In this talk I will present an overview of my current book project Protest and Development in Aspiring Global Cities. In the literature on competitive urban policy a special place is occupied by “wannabe world cities” (Short & Kim, 1999; Taylor, 2004), cities that lag closely behind those that have attained a dominant role and whose economic and political elites especially strive to improve global rankings. These cities most clearly reveal the politics behind urban competition, because they join high financial and bureaucratic capacity with powerful political leadership, and display a characteristic acceleration in redevelopment and a reliance on branding. To study popular resistance in this environment, the project selects the top two aspiring global cities in each of five world regions, and with a combination of archival work and in-depth interviews examines 30 cases of organized opposition to redevelopment over the last decade.
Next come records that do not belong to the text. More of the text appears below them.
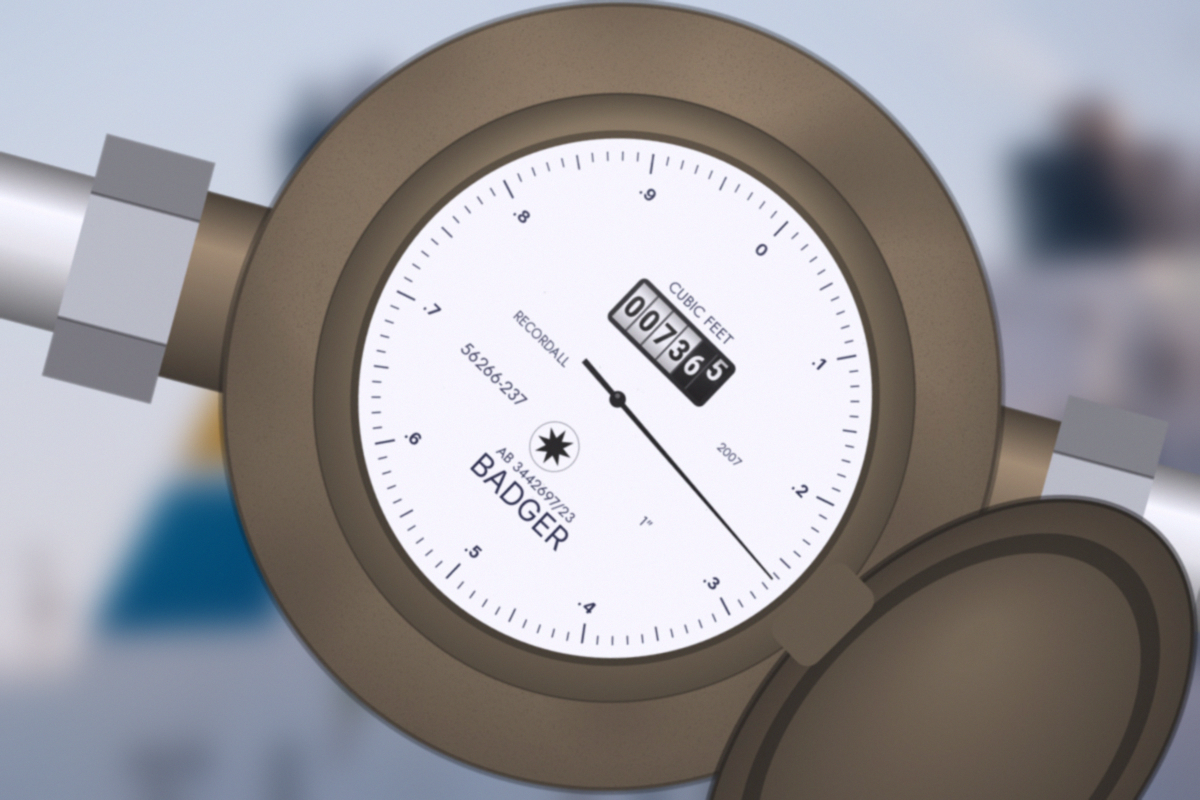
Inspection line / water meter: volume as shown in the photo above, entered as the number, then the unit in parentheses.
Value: 7365.26 (ft³)
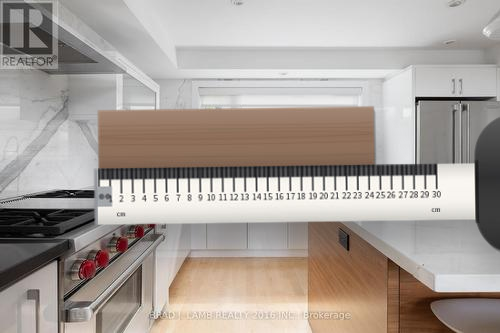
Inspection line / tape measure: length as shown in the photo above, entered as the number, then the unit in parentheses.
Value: 24.5 (cm)
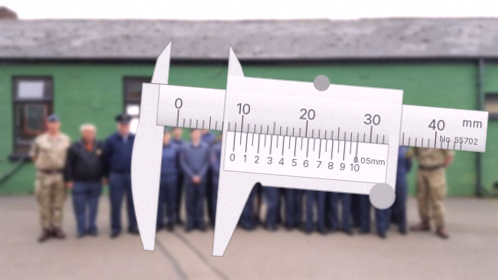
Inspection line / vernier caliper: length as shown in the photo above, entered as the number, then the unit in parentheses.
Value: 9.0 (mm)
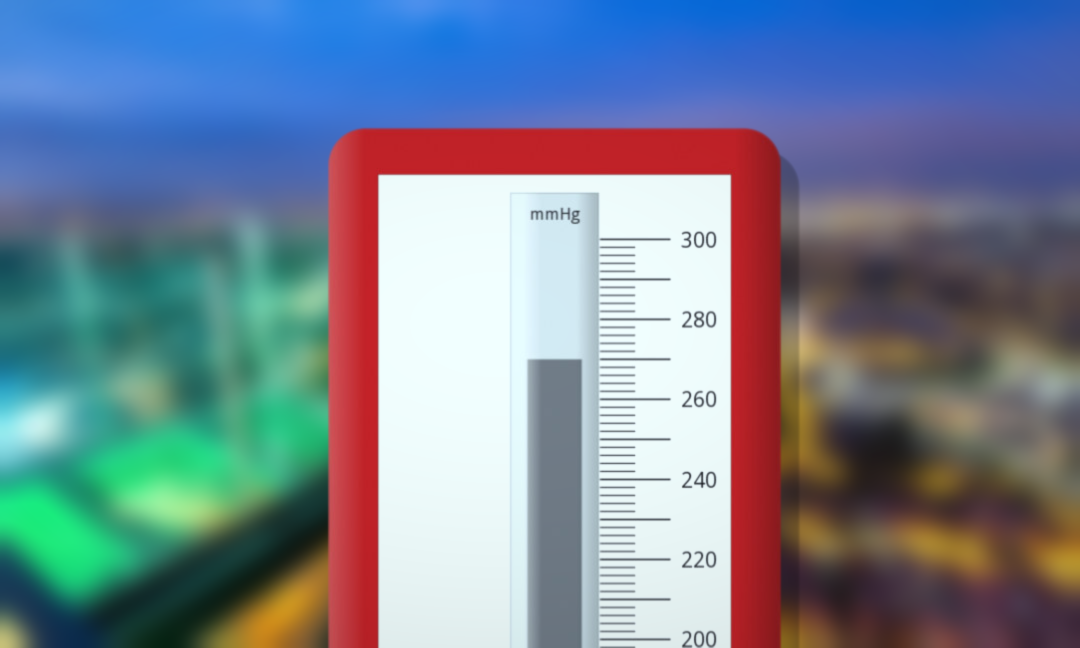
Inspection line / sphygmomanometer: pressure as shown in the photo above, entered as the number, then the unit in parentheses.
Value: 270 (mmHg)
The goal is to identify both the strategic conditions for successful mobilization, as well as the institutional conditions for actual policy impact by grassroots organizations.
Eleonora Pasotti is Associate Professor in the department of Politics at the University of California, Santa Cruz. Her first book Political Branding in Cities: The Decline of Machine Politics in Bogotá, Naples and Chicago (Cambridge Studies in Comparative Politics, Cambridge University Press 2009) examined institutional change, the transformation of patronage politics, and representation.
The talk will be co-sponsored by GMS and the Political Science Department’s Comparative Politics Colloquium.